--- Exercise ---
Going line by line through the entries below, tally those that hold the string "пшеничный". Give only the total.

--- Records provided ---
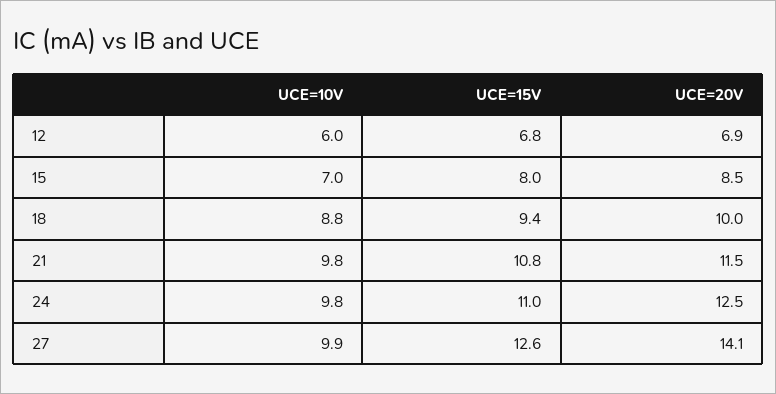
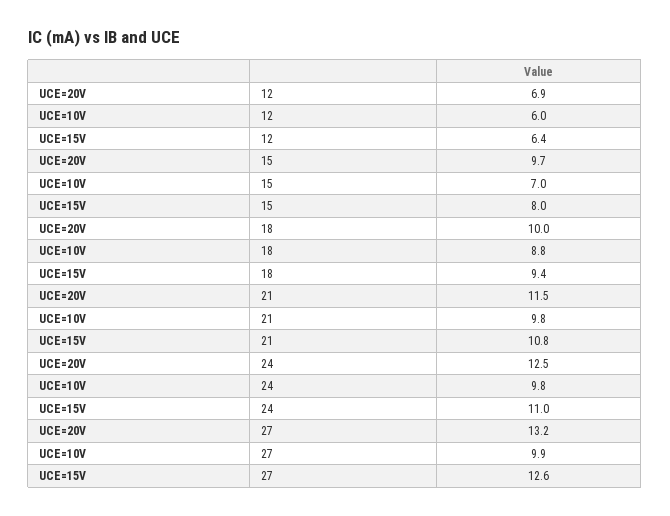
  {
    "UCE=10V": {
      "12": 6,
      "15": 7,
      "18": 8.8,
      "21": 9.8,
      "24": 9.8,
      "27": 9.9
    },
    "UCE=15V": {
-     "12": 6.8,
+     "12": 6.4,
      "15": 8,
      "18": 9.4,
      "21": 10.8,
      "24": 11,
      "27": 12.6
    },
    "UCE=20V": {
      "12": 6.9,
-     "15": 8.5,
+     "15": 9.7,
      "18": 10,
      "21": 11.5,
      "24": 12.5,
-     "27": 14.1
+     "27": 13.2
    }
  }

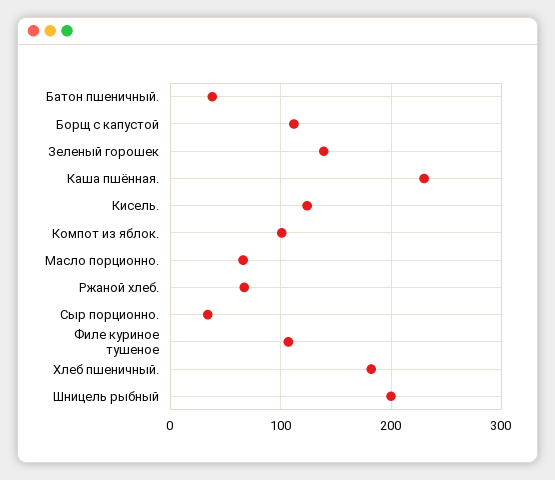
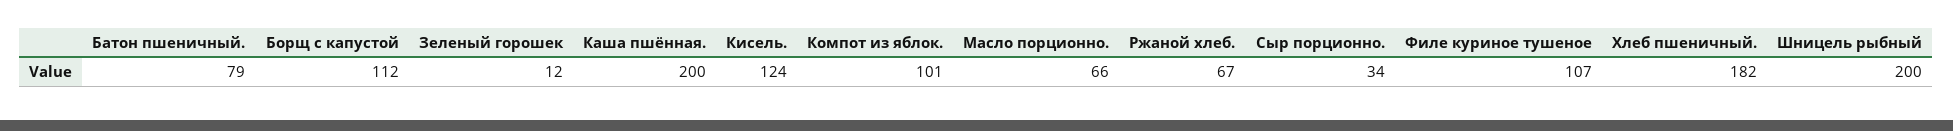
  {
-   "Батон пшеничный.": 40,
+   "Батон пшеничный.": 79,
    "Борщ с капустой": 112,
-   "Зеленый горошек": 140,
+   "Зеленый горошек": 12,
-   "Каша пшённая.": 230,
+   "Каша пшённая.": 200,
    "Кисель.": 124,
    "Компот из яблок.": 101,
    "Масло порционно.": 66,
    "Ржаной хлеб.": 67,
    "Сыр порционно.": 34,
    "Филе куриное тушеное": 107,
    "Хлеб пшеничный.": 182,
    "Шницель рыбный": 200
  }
* * *
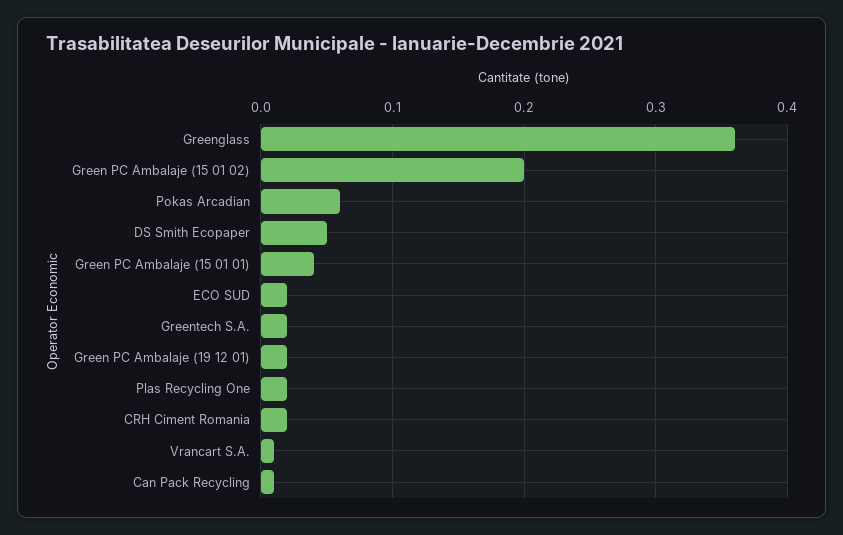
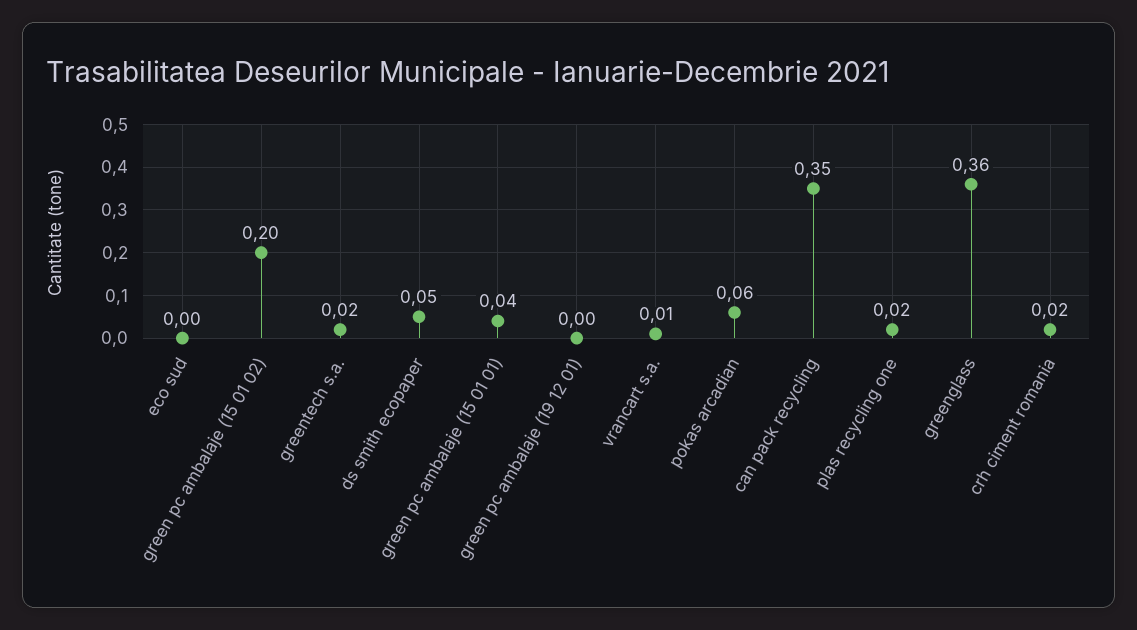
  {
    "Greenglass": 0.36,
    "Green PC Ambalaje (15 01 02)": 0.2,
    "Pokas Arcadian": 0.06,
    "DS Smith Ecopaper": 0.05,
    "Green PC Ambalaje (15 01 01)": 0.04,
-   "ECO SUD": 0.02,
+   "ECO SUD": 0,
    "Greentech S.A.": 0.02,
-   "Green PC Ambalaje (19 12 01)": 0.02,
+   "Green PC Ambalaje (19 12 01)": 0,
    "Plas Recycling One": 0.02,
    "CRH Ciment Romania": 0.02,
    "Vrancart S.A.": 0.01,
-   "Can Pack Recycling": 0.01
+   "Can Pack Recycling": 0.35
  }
--
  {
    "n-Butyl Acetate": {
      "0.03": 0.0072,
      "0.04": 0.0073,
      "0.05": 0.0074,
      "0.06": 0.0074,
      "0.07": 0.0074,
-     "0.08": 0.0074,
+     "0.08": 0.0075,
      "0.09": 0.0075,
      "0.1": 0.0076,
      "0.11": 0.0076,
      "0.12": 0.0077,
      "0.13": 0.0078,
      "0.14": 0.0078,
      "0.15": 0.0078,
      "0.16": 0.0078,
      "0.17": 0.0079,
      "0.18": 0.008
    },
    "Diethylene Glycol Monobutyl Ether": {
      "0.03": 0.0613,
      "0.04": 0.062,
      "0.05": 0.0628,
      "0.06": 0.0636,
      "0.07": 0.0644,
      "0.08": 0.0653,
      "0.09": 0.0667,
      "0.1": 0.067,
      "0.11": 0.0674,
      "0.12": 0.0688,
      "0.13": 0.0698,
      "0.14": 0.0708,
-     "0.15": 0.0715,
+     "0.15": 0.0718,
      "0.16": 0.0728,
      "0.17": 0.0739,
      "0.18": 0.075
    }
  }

--- Response area ---
3